# [PROBLEM TO WORK ON]
Each entry that follows should be given again word for word; please leave out its pictures.

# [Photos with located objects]
- - - - -
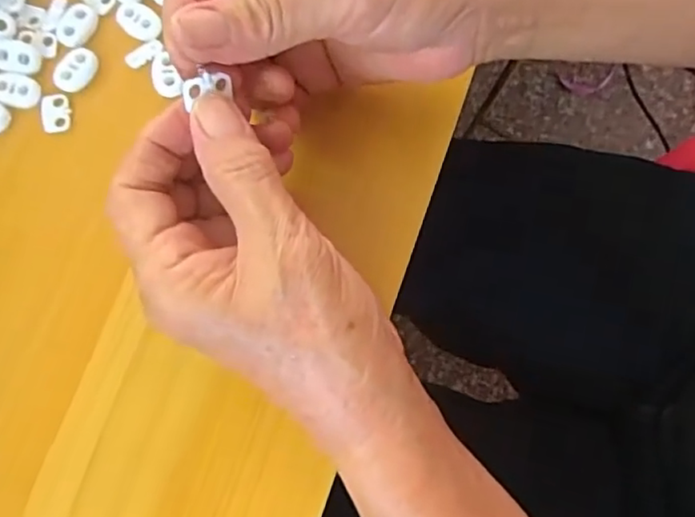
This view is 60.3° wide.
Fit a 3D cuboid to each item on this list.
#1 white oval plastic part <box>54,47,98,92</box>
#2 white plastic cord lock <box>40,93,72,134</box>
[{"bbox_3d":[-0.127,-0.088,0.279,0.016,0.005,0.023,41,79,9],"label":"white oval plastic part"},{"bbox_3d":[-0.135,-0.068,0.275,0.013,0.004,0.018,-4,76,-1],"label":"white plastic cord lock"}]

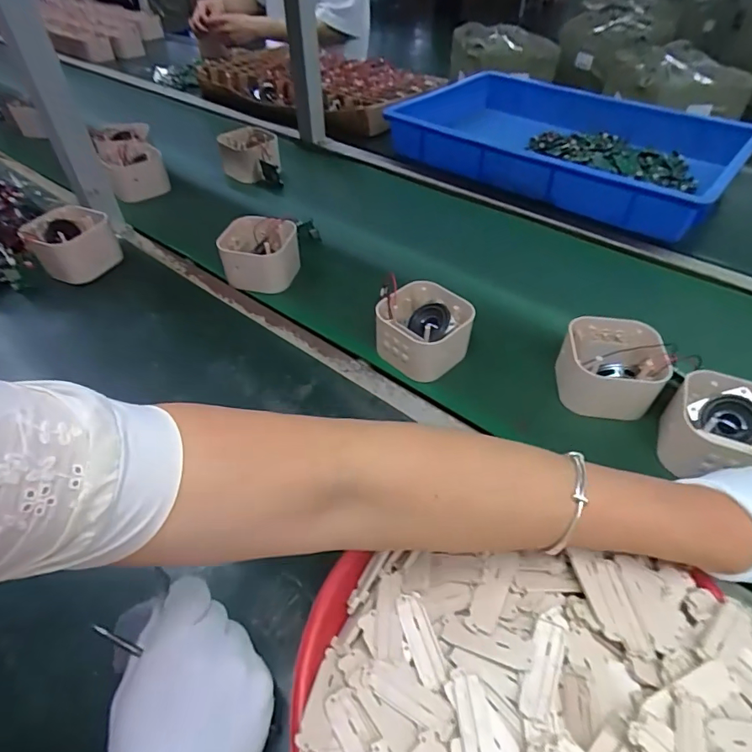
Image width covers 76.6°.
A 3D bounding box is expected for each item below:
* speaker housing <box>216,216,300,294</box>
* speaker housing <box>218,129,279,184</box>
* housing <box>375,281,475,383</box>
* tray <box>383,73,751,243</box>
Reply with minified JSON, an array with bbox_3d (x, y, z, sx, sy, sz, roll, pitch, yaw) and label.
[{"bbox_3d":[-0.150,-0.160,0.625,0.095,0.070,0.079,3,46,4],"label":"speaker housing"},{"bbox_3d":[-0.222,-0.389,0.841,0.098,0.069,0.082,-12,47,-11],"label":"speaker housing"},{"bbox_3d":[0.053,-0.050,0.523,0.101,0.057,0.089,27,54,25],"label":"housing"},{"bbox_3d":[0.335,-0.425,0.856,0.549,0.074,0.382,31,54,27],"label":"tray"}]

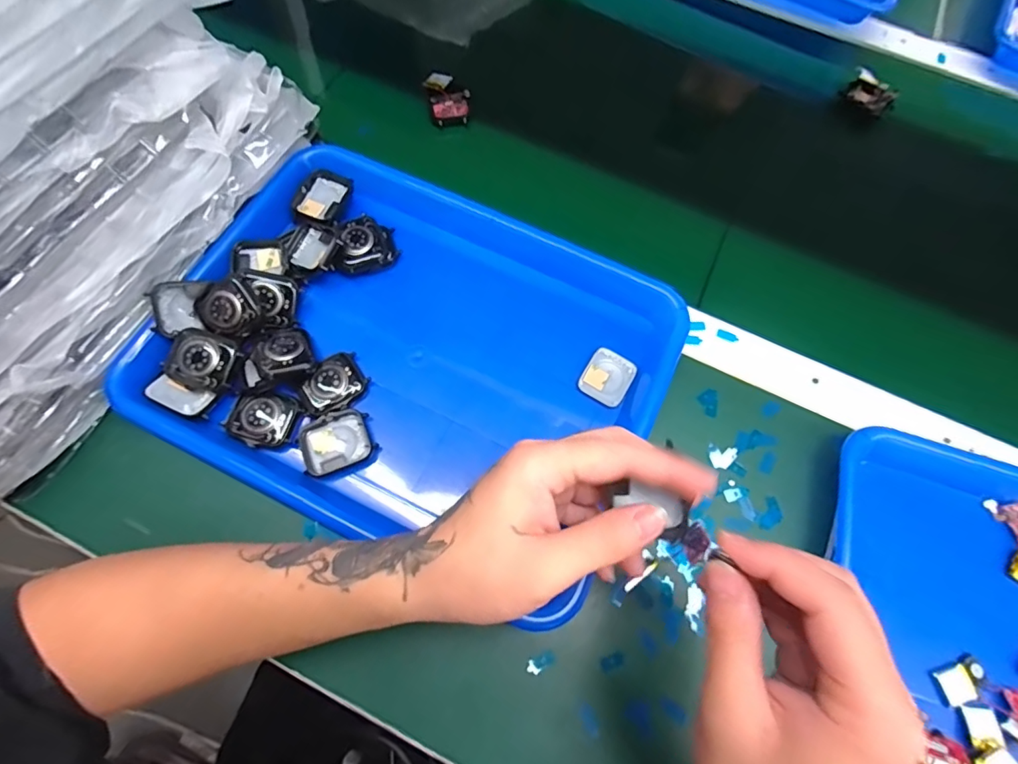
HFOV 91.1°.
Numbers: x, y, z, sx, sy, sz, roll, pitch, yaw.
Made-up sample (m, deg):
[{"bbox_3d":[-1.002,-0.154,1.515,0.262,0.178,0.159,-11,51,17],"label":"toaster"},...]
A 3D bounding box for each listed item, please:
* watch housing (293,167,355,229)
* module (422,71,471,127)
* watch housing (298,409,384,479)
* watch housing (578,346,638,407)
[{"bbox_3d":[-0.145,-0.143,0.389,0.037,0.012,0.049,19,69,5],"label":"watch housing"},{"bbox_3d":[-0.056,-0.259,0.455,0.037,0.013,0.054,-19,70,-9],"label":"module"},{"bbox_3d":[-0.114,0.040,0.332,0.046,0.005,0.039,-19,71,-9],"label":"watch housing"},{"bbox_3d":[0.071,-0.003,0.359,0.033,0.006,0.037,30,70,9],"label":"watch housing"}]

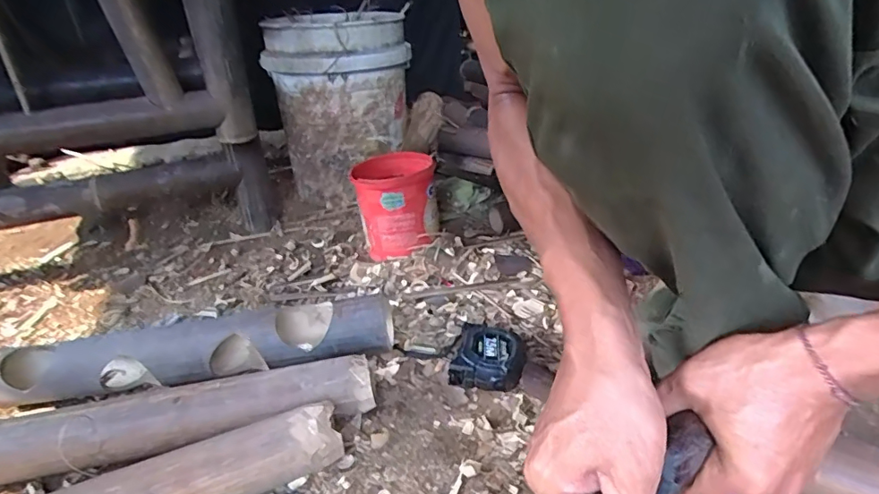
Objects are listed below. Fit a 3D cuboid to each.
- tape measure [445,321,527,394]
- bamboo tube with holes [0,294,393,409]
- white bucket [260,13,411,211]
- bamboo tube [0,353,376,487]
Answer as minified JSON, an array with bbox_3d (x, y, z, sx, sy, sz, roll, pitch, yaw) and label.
- - - - -
# [WRITTEN SOLUTION]
This view is 60.3° wide.
Fit a 3D cuboid to each item on this list.
#1 white oval plastic part <box>54,47,98,92</box>
#2 white plastic cord lock <box>40,93,72,134</box>
[{"bbox_3d":[-0.127,-0.088,0.279,0.016,0.005,0.023,41,79,9],"label":"white oval plastic part"},{"bbox_3d":[-0.135,-0.068,0.275,0.013,0.004,0.018,-4,76,-1],"label":"white plastic cord lock"}]

Image width covers 76.6°.
A 3D bounding box is expected for each item below:
* speaker housing <box>216,216,300,294</box>
* speaker housing <box>218,129,279,184</box>
* housing <box>375,281,475,383</box>
* tray <box>383,73,751,243</box>
Reply with minified JSON, an array with bbox_3d (x, y, z, sx, sy, sz, roll, pitch, yaw) and label.
[{"bbox_3d":[-0.150,-0.160,0.625,0.095,0.070,0.079,3,46,4],"label":"speaker housing"},{"bbox_3d":[-0.222,-0.389,0.841,0.098,0.069,0.082,-12,47,-11],"label":"speaker housing"},{"bbox_3d":[0.053,-0.050,0.523,0.101,0.057,0.089,27,54,25],"label":"housing"},{"bbox_3d":[0.335,-0.425,0.856,0.549,0.074,0.382,31,54,27],"label":"tray"}]

HFOV 91.1°.
Numbers: x, y, z, sx, sy, sz, roll, pitch, yaw.
Made-up sample (m, deg):
[{"bbox_3d":[-1.002,-0.154,1.515,0.262,0.178,0.159,-11,51,17],"label":"toaster"},...]
A 3D bounding box for each listed item, please:
* watch housing (293,167,355,229)
* module (422,71,471,127)
* watch housing (298,409,384,479)
* watch housing (578,346,638,407)
[{"bbox_3d":[-0.145,-0.143,0.389,0.037,0.012,0.049,19,69,5],"label":"watch housing"},{"bbox_3d":[-0.056,-0.259,0.455,0.037,0.013,0.054,-19,70,-9],"label":"module"},{"bbox_3d":[-0.114,0.040,0.332,0.046,0.005,0.039,-19,71,-9],"label":"watch housing"},{"bbox_3d":[0.071,-0.003,0.359,0.033,0.006,0.037,30,70,9],"label":"watch housing"}]

Objects are listed below. Fit a 3D cuboid to each.
- tape measure [445,321,527,394]
- bamboo tube with holes [0,294,393,409]
- white bucket [260,13,411,211]
- bamboo tube [0,353,376,487]
Answer as minified JSON, an array with bbox_3d (x, y, z, sx, sy, sz, roll, pitch, yaw) and label.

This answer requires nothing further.